La prueba PISA y los rankings internacionales sobre las universidades
muestran la precariedad de la educación en el Perú. No solo no formamos
adecuadamente a nuestros niños y adolescentes, sino que tampoco somos
capaces de darles una educación superior de nivel.
Los resultados no son gratuitos, devienen directamente de un modelo
impuesto en los noventa que supone que todo lo asigna el mercado, que en
el caso peruano llevó a despreciar de nuevo la educación pública.
Paradójicamente los promotores ideológicos de tan penosa situación
insisten en atribuir el fracaso a lo público, a cuya mejora presupuestal
suelen oponerse por principio. Generan así un círculo perverso que
produce una enseñanza muy deficiente.
La mayoría de
comentaristas de los exámenes de la OCDE cree que todo se soluciona con
más privatización, incluso proponen, desubicados, el modelo de Pinochet,
fracasado estrepitosamente en Chile, que acabó por aumentar la
desigualdad y deteriorar una educación tradicionalmente de nivel a
límites casi peruanos.

========================

▶ [Comprueba tu comprensión]
**1)** Sustituye "mercado" por "libre mercado" en el fragmento del texto proporcionado comprendido entre "Los resultados no" y "la educación pública.", ambos incluidos, y escribe el fragmento completo con ese cambio.
**2)** Resume en forma de lista el párrafo del texto proporcionado que empieza con "Los resultados no son gratuitos" y conserva sus datos principales.
**3)** Responde estas preguntas a partir del texto proporcionado.
(a) ¿Qué muestran la precariedad de la educación en el Perú?
(b) ¿En qué década se impuso el modelo del que derivan los resultados?
(c) ¿Qué modelo proponen algunos comentaristas de los exámenes de la OCDE?

========================

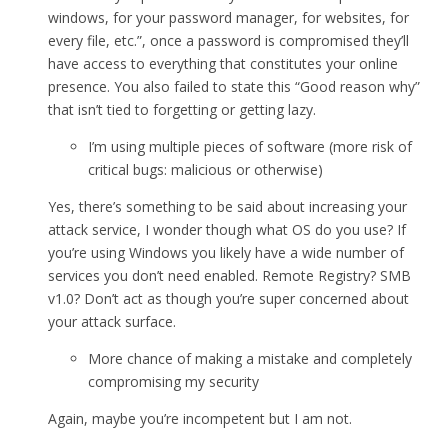
windows, for your password manager, for websites, for
every file, etc.”, once a password is compromised they’ll
have access to everything that constitutes your online
presence. You also failed to state this “Good reason why”
that isn’t tied to forgetting or getting lazy.
I’m using multiple pieces of software (more risk of
critical bugs: malicious or otherwise)
Yes, there’s something to be said about increasing your
attack service, I wonder though what OS do you use? If
you’re using Windows you likely have a wide number of
services you don’t need enabled. Remote Registry? SMB
v1.0? Don’t act as though you’re super concerned about
your attack surface.
More chance of making a mistake and completely
compromising my security
Again, maybe you’re incompetent but I am not.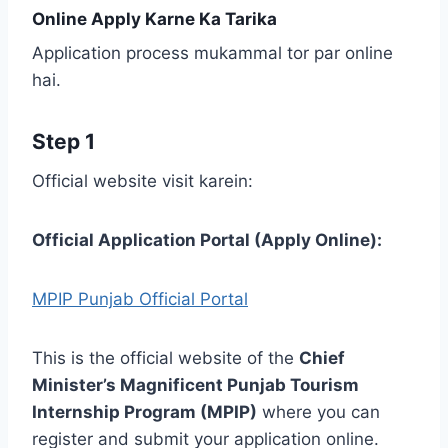
Online Apply Karne Ka Tarika
Application process mukammal tor par online
hai.
Step 1
Official website visit karein:
Official Application Portal (Apply Online):
MPIP Punjab Official Portal
This is the official website of the
Chief
Minister’s Magnificent Punjab Tourism
Internship Program (MPIP)
where you can
register and submit your application online.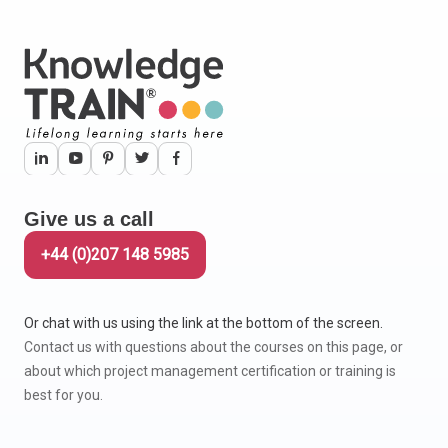
Give us a call
+44 (0)207 148 5985
Or chat with us using the link at the bottom of the screen.
Contact us with questions about the courses on this page, or
about which project management certification or training is
best for you.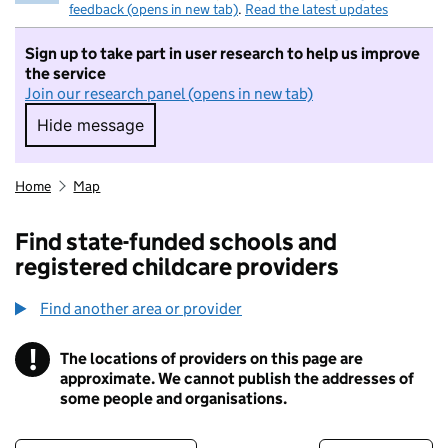
feedback (opens in new tab)
.
Read the latest updates
Sign up to take part in user research to help us improve
the service
Join our research panel (opens in new tab)
Hide message
Hide message. I do not want to take part in r
Home
Map
Find state-funded schools and
registered childcare providers
Find another area or provider
!
The locations of providers on this page are
Information
approximate. We cannot publish the addresses of
some people and organisations.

========================

▶ [Respuestas]
**1)**
Los resultados no son gratuitos, devienen directamente de un modelo
impuesto en los noventa que supone que todo lo asigna el libre mercado, que en
el caso peruano llevó a despreciar de nuevo la educación pública.

**2)**
- Los resultados provienen de un modelo impuesto en los noventa, según el cual el mercado lo asigna todo.
- En el Perú, ese modelo llevó a despreciar de nuevo la educación pública.
- Sus promotores ideológicos atribuyen el fracaso a lo público, aunque suelen oponerse por principio a mejorar su presupuesto.
- Así se genera un círculo perverso que produce una enseñanza muy deficiente.

**3)**
(a) La prueba PISA y los rankings internacionales sobre las universidades.
(b) En los noventa.
(c) El modelo de Pinochet.